You can read more about Klein on the California State University website.

Alums’ new company blends art and tech under one roof

Step into Obra, a new company located in a warehouse just north of midtown Sacramento, and it’s quickly apparent you’re seeing something different. Workbenches and giant wood cutting tables sit next to a room full of computers and soldering irons. Beyond that, there’s a dance floor – built in-house – complete with mirrors and a barre.

Obra, founded by Sacramento State alumni Isela Perez ’12 (Journalism) and Brandon Ortiz ’15 (Computer Engineering), opened its doors in January and probably is best described through its name: The word means “work of art” in Spanish, and the warehouse is part maker’s space, part dance studio. The company is founded on the belief that through combining their talents – Perez is a dancer who studied journalism, Ortiz studied computer engineering and has a background in product design and development – they can create, and help others create, something stronger and more meaningful.

“We realized how much art has an impact on creativity,” Ortiz says. “Even if it’s programming, where you can get into this mindset of just grinding and doing strictly technical work, if you step back and think about the artistic or creative aspect of what you’re doing, you tend to find better solutions to the problem.”

Perez and Ortiz met three years ago at a sports bar in Sacramento, and even from their initial conversations knew they had a lot in common, including a desire to create something new and unique. They just didn’t know specifically what that was yet.
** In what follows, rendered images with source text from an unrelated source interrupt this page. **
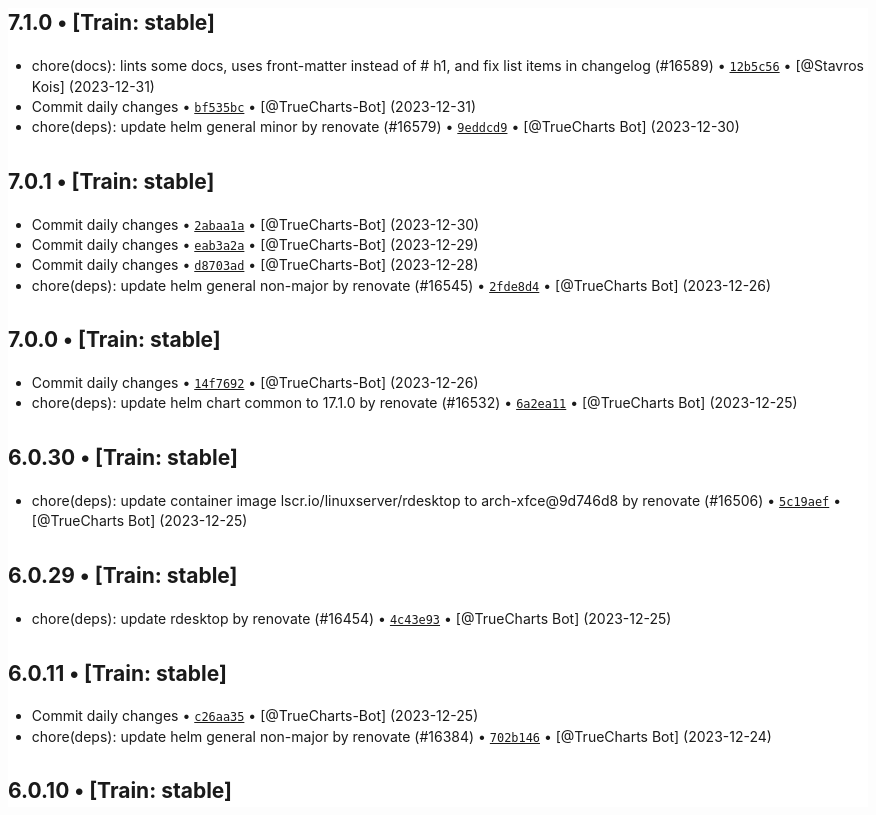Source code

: ## 7.1.0 • [Train: stable]

- chore(docs): lints some docs, uses front-matter instead of # h1, and fix list items in changelog (#16589) • [`12b5c56`](https://github.com/truecharts/charts/commit/12b5c56b241e801486c6cedab0b783949449048e) • [@Stavros Kois] (2023-12-31)
- Commit daily changes • [`bf535bc`](https://github.com/truecharts/charts/commit/bf535bc529cd11f520ea04d08751f4b3083b8c91) • [@TrueCharts-Bot] (2023-12-31)
- chore(deps): update helm general minor by renovate (#16579) • [`9eddcd9`](https://github.com/truecharts/charts/commit/9eddcd99d3acbcf55a2f3e67b046a8f288d56a59) • [@TrueCharts Bot] (2023-12-30)

## 7.0.1 • [Train: stable]

- Commit daily changes • [`2abaa1a`](https://github.com/truecharts/charts/commit/2abaa1a6def6358fbaa64d70fdee1d1177eb9396) • [@TrueCharts-Bot] (2023-12-30)
- Commit daily changes • [`eab3a2a`](https://github.com/truecharts/charts/commit/eab3a2a380ba69e971c9deb867268adb10e091a6) • [@TrueCharts-Bot] (2023-12-29)
- Commit daily changes • [`d8703ad`](https://github.com/truecharts/charts/commit/d8703ad51d2322b0b467cd365572c55d2efe66f5) • [@TrueCharts-Bot] (2023-12-28)
- chore(deps): update helm general non-major by renovate (#16545) • [`2fde8d4`](https://github.com/truecharts/charts/commit/2fde8d4e5c7f55ddfa64a87f6c72fcdf2e8aefc8) • [@TrueCharts Bot] (2023-12-26)

## 7.0.0 • [Train: stable]

- Commit daily changes • [`14f7692`](https://github.com/truecharts/charts/commit/14f769285438538f4e9a9008ee2c1df1a1213088) • [@TrueCharts-Bot] (2023-12-26)
- chore(deps): update helm chart common to 17.1.0 by renovate (#16532) • [`6a2ea11`](https://github.com/truecharts/charts/commit/6a2ea11999998d8c6ef0958d90d646e16b3ef2b4) • [@TrueCharts Bot] (2023-12-25)

## 6.0.30 • [Train: stable]

- chore(deps): update container image lscr.io/linuxserver/rdesktop to arch-xfce@9d746d8 by renovate (#16506) • [`5c19aef`](https://github.com/truecharts/charts/commit/5c19aefa4b8364fe6392925037af4e83a87c9553) • [@TrueCharts Bot] (2023-12-25)

## 6.0.29 • [Train: stable]

- chore(deps): update rdesktop by renovate (#16454) • [`4c43e93`](https://github.com/truecharts/charts/commit/4c43e93f2a945ea0867e8587651b0829dcf29754) • [@TrueCharts Bot] (2023-12-25)

## 6.0.11 • [Train: stable]

- Commit daily changes • [`c26aa35`](https://github.com/truecharts/charts/commit/c26aa35148dc2842fbe58c9342736d52c9f51f73) • [@TrueCharts-Bot] (2023-12-25)
- chore(deps): update helm general non-major by renovate (#16384) • [`702b146`](https://github.com/truecharts/charts/commit/702b146d1298893a4b2eb42add01a88a4ee68399) • [@TrueCharts Bot] (2023-12-24)

## 6.0.10 • [Train: stable]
Both transferred to Sacramento State from community college – Perez transferred from Sacramento City College, Ortiz attended Sierra College in Rocklin before working to design control systems for an elevator company – and says both the perspective of being older than the traditional student as well as the accessibility of their professors helped them get the most out of their time on campus.
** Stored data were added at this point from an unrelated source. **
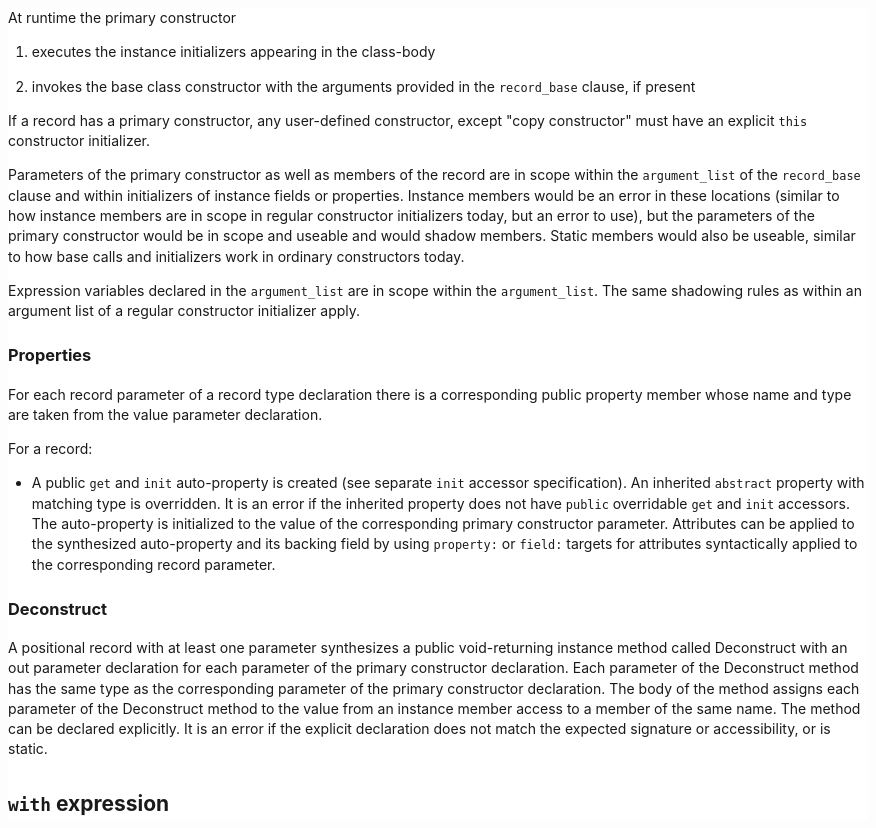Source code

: At runtime the primary constructor

1. executes the instance initializers appearing in the class-body

1. invokes the base class constructor with the arguments provided in the `record_base` clause, if present

If a record has a primary constructor, any user-defined constructor, except "copy constructor" must have an
explicit `this` constructor initializer. 

Parameters of the primary constructor as well as members of the record are in scope within the `argument_list`
of the `record_base` clause and within initializers of instance fields or properties. Instance members would
be an error in these locations (similar to how instance members are in scope in regular constructor initializers
today, but an error to use), but the parameters of the primary constructor would be in scope and useable and
would shadow members. Static members would also be useable, similar to how base calls and initializers work in
ordinary constructors today. 

Expression variables declared in the `argument_list` are in scope within the `argument_list`. The same shadowing
rules as within an argument list of a regular constructor initializer apply.

### Properties

For each record parameter of a record type declaration there is a corresponding public property
member whose name and type are taken from the value parameter declaration.

For a record:

* A public `get` and `init` auto-property is created (see separate `init` accessor specification).
  An inherited `abstract` property with matching type is overridden.
  It is an error if the inherited property does not have `public` overridable `get` and `init` accessors.
  The auto-property is initialized to the value of the corresponding primary constructor parameter.
  Attributes can be applied to the synthesized auto-property and its backing field by using `property:` or `field:`
  targets for attributes syntactically applied to the corresponding record parameter.  

### Deconstruct

A positional record with at least one parameter synthesizes a public void-returning instance method called Deconstruct with an out
parameter declaration for each parameter of the primary constructor declaration. Each parameter
of the Deconstruct method has the same type as the corresponding parameter of the primary
constructor declaration. The body of the method assigns each parameter of the Deconstruct method
to the value from an instance member access to a member of the same name.
The method can be declared explicitly. It is an error if the explicit declaration does not match
the expected signature or accessibility, or is static.

## `with` expression
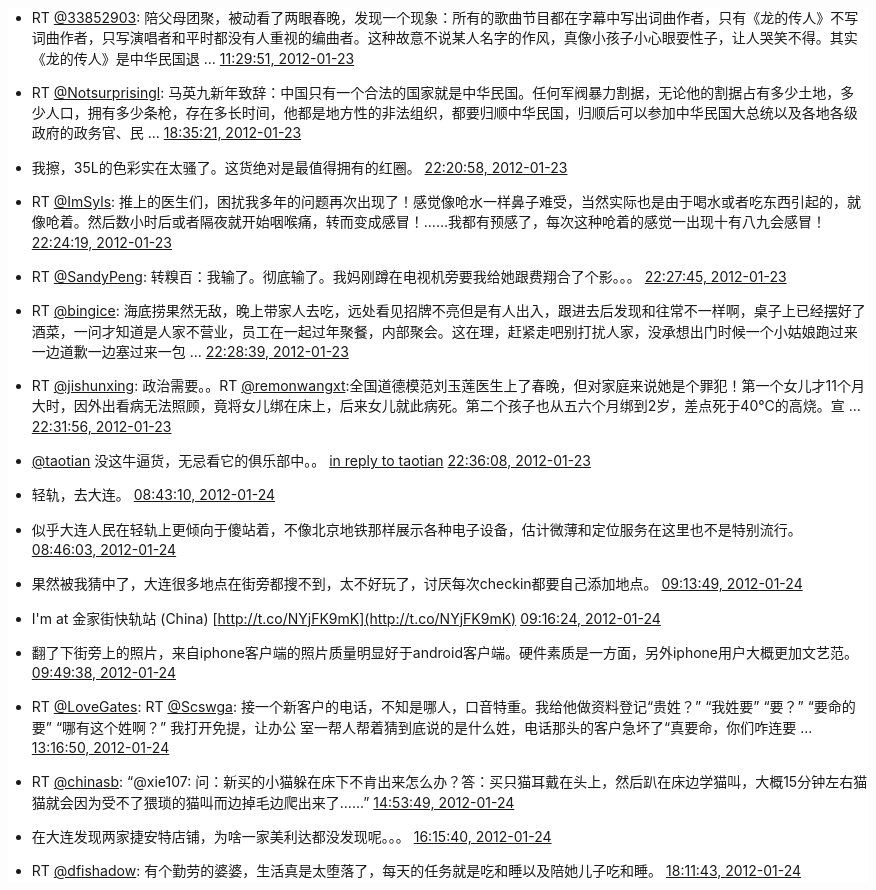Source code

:   * RT [@33852903](http://twitter.com/33852903): 陪父母团聚，被动看了两眼春晚，发现一个现象：所有的歌曲节目都在字幕中写出词曲作者，只有《龙的传人》不写词曲作者，只写演唱者和平时都没有人重视的编曲者。这种故意不说某人名字的作风，真像小孩子小心眼耍性子，让人哭笑不得。其实《龙的传人》是中华民国退 ... [11:29:51, 2012-01-23](http://twitter.com/gfrog/statuses/161289513870704640)

  * RT [@Notsurprisingl](http://twitter.com/Notsurprisingl): 马英九新年致辞：中国只有一个合法的国家就是中华民国。任何军阀暴力割据，无论他的割据占有多少土地，多少人口，拥有多少条枪，存在多长时间，他都是地方性的非法组织，都要归顺中华民国，归顺后可以参加中华民国大总统以及各地各级政府的政务官、民 ... [18:35:21, 2012-01-23](http://twitter.com/gfrog/statuses/161396593084465153)

  * 我擦，35L的色彩实在太骚了。这货绝对是最值得拥有的红圈。 [22:20:58, 2012-01-23](http://twitter.com/gfrog/statuses/161453372371779584)

  * RT [@ImSyls](http://twitter.com/ImSyls): 推上的医生们，困扰我多年的问题再次出现了！感觉像呛水一样鼻子难受，当然实际也是由于喝水或者吃东西引起的，就像呛着。然后数小时后或者隔夜就开始咽喉痛，转而变成感冒！……我都有预感了，每次这种呛着的感觉一出现十有八九会感冒！ [22:24:19, 2012-01-23](http://twitter.com/gfrog/statuses/161454217935065089)

  * RT [@SandyPeng](http://twitter.com/SandyPeng): 转糗百：我输了。彻底输了。我妈刚蹲在电视机旁要我给她跟费翔合了个影。。。 [22:27:45, 2012-01-23](http://twitter.com/gfrog/statuses/161455078459453440)

  * RT [@bingice](http://twitter.com/bingice): 海底捞果然无敌，晚上带家人去吃，远处看见招牌不亮但是有人出入，跟进去后发现和往常不一样啊，桌子上已经摆好了酒菜，一问才知道是人家不营业，员工在一起过年聚餐，内部聚会。这在理，赶紧走吧别打扰人家，没承想出门时候一个小姑娘跑过来一边道歉一边塞过来一包 ... [22:28:39, 2012-01-23](http://twitter.com/gfrog/statuses/161455307099348992)

  * RT [@jishunxing](http://twitter.com/jishunxing): 政治需要。。RT [@remonwangxt](http://twitter.com/remonwangxt):全国道德模范刘玉莲医生上了春晚，但对家庭来说她是个罪犯！第一个女儿才11个月大时，因外出看病无法照顾，竟将女儿绑在床上，后来女儿就此病死。第二个孩子也从五六个月绑到2岁，差点死于40°C的高烧。宣 ... [22:31:56, 2012-01-23](http://twitter.com/gfrog/statuses/161456134006378497)

  * [@taotian](http://twitter.com/taotian) 没这牛逼货，无忌看它的俱乐部中。。 [in reply to taotian](http://twitter.com/taotian/statuses/161454513264410624) [22:36:08, 2012-01-23](http://twitter.com/gfrog/statuses/161457191755317248)



  * 轻轨，去大连。 [08:43:10, 2012-01-24](http://twitter.com/gfrog/statuses/161609952933314561)

  * 似乎大连人民在轻轨上更倾向于傻站着，不像北京地铁那样展示各种电子设备，估计微薄和定位服务在这里也不是特别流行。 [08:46:03, 2012-01-24](http://twitter.com/gfrog/statuses/161610682150821888)

  * 果然被我猜中了，大连很多地点在街旁都搜不到，太不好玩了，讨厌每次checkin都要自己添加地点。 [09:13:49, 2012-01-24](http://twitter.com/gfrog/statuses/161617666723938305)

  * I'm at 金家街快轨站 (China) [http://t.co/NYjFK9mK](http://t.co/NYjFK9mK) [09:16:24, 2012-01-24](http://twitter.com/gfrog/statuses/161618319005323265)

  * 翻了下街旁上的照片，来自iphone客户端的照片质量明显好于android客户端。硬件素质是一方面，另外iphone用户大概更加文艺范。 [09:49:38, 2012-01-24](http://twitter.com/gfrog/statuses/161626683911307265)

  * RT [@LoveGates](http://twitter.com/LoveGates): RT [@Scswga](http://twitter.com/Scswga): 接一个新客户的电话，不知是哪人，口音特重。我给他做资料登记“贵姓？” “我姓要” “要？” “要命的要” “哪有这个姓啊？” 我打开免提，让办公 室一帮人帮着猜到底说的是什么姓，电话那头的客户急坏了“真要命，你们咋连要 ... [13:16:50, 2012-01-24](http://twitter.com/gfrog/statuses/161678825124675585)

  * RT [@chinasb](http://twitter.com/chinasb): “@xie107: 问：新买的小猫躲在床下不肯出来怎么办？答：买只猫耳戴在头上，然后趴在床边学猫叫，大概15分钟左右猫猫就会因为受不了猥琐的猫叫而边掉毛边爬出来了......” [14:53:49, 2012-01-24](http://twitter.com/gfrog/statuses/161703230454243330)

  * 在大连发现两家捷安特店铺，为啥一家美利达都没发现呢。。。 [16:15:40, 2012-01-24](http://twitter.com/gfrog/statuses/161723832405721088)

  * RT [@dfishadow](http://twitter.com/dfishadow): 有个勤劳的婆婆，生活真是太堕落了，每天的任务就是吃和睡以及陪她儿子吃和睡。 [18:11:43, 2012-01-24](http://twitter.com/gfrog/statuses/161753034957918208)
“We valued education a lot and I think that’s what motivated us to get close with our professors, to be able to talk with them,” Perez says. “You realize, ‘I could have been doing this with high school, I could have been really connecting with professors, with my peers, and taking advantage of more. Sac State was definitely welcoming for someone who wanted to go as far as they could.”

In 2015, a six-month trip to Nicaragua where, Ortiz says, “we just had each other,” taught them both how to respond to new challenges and live a minimalist life. “We found happiness from creating. We wanted to build a place where we can create and use our skills and the experience we picked up to help other people create.”
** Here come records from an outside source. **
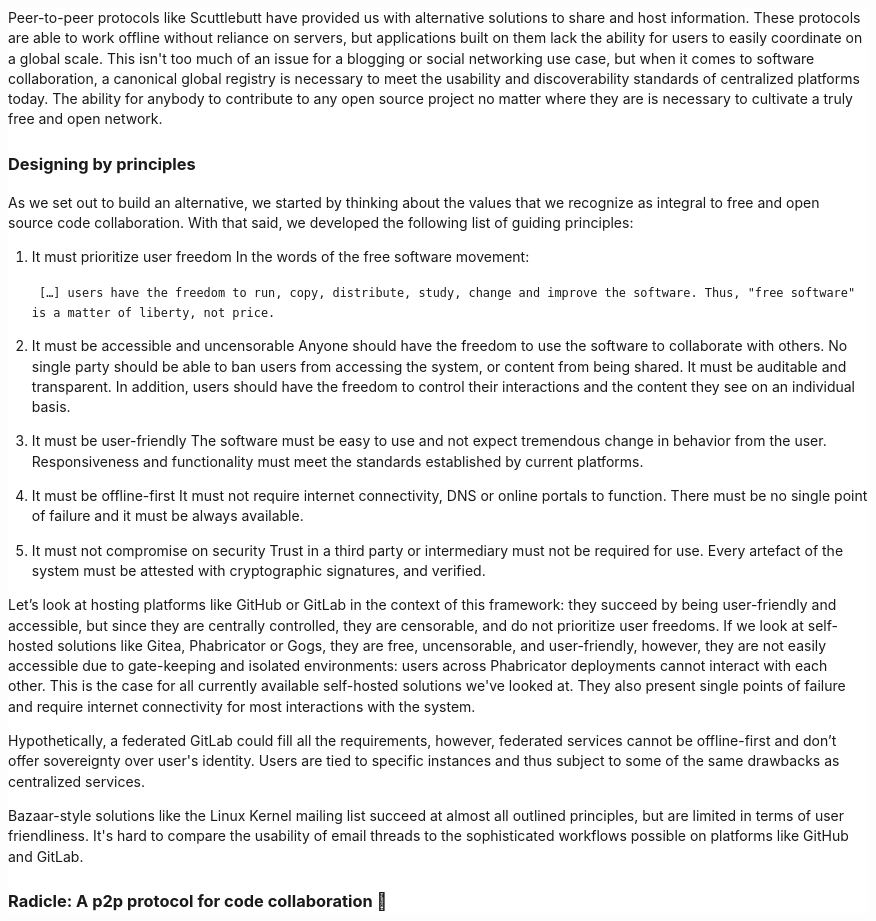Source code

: Peer-to-peer protocols like Scuttlebutt have provided us with alternative solutions to share and host information. These protocols are able to work offline without reliance on servers, but applications built on them lack the ability for users to easily coordinate on a global scale. This isn't too much of an issue for a blogging or social networking use case, but when it comes to software collaboration, a canonical global registry is necessary to meet the usability and discoverability standards of centralized platforms today. The ability for anybody to contribute to any open source project no matter where they are is necessary to cultivate a truly free and open network.

### Designing by principles

As we set out to build an alternative, we started by thinking about the values that we recognize as integral to free and open source code collaboration. With that said, we developed the following list of guiding principles:

1. It must prioritize user freedom
    In the words of the free software movement:

        […] users have the freedom to run, copy, distribute, study, change and improve the software. Thus, "free software" is a matter of liberty, not price. 

2. It must be accessible and uncensorable
    Anyone should have the freedom to use the software to collaborate with others. No single party should be able to ban users from accessing the system, or content from being shared. It must be auditable and transparent. In addition, users should have the freedom to control their interactions and the content they see on an individual basis. 
3. It must be user-friendly
    The software must be easy to use and not expect tremendous change in behavior from the user. Responsiveness and functionality must meet the standards established by current platforms. 
4. It must be offline-first
    It must not require internet connectivity, DNS or online portals to function. There must be no single point of failure and it must be always available. 
5. It must not compromise on security
    Trust in a third party or intermediary must not be required for use. Every artefact of the system must be attested with cryptographic signatures, and verified. 

Let’s look at hosting platforms like GitHub or GitLab in the context of this framework: they succeed by being user-friendly and accessible, but since they are centrally controlled, they are censorable, and do not prioritize user freedoms. If we look at self-hosted solutions like Gitea, Phabricator or Gogs, they are free, uncensorable, and user-friendly, however, they are not easily accessible due to gate-keeping and isolated environments: users across Phabricator deployments cannot interact with each other. This is the case for all currently available self-hosted solutions we've looked at. They also present single points of failure and require internet connectivity for most interactions with the system.

Hypothetically, a federated GitLab could fill all the requirements, however, federated services cannot be offline-first and don’t offer sovereignty over user's identity. Users are tied to specific instances and thus subject to some of the same drawbacks as centralized services.

Bazaar-style solutions like the Linux Kernel mailing list succeed at almost all outlined principles, but are limited in terms of user friendliness. It's hard to compare the usability of email threads to the sophisticated workflows possible on platforms like GitHub and GitLab.

### Radicle: A p2p protocol for code collaboration 🌱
Obra’s revenue comes through dance classes Perez offers at the studio – she also works part time as a dancer for the Sacramento Kings – as well as various other projects and partnerships, such as creating stencils for a group that wanted to use street art to promote this year’s Sacramento Concerts in the Park lineup. The company also is set up to sell the products that are made in its work space. Its current partners include the maker of a large LED chandelier that can be used as an art display or centerpiece at special events, as well as Sacramento State’s own Hornet Hyperloop team, for which they are helping to develop control systems.

The art and the tech go hand-in-hand: Ortiz began dancing about a year ago, giving him a creative outlet when he needs a break from product development. Perez says the same about learning to program. They encourage their partners to utilize the dance space – even a couple of the Hyperloop team members have started to wander over to the studio side of the warehouse.

“It’s a group of engineering students, probably not the most likely to jump out on the dance floor, but we’ve got some of them moving,” Ortiz says.

The couple spend 12-14 hours a day in the studio, seven days a week. But they say the ability to spend each day creating something new continues to motivate them, as well as the belief that they have built something that isn’t just unique, but necessary.

“I think (something like Obra) was missing,” Perez says. “A place that you can create without a boundary. I don’t think there’s ever an idea that we’ll say, ‘No, we’re not going to do that,’ or, ‘No, we don’t know about that.’ Bring us your idea, and we’ll try our best to make it happen.”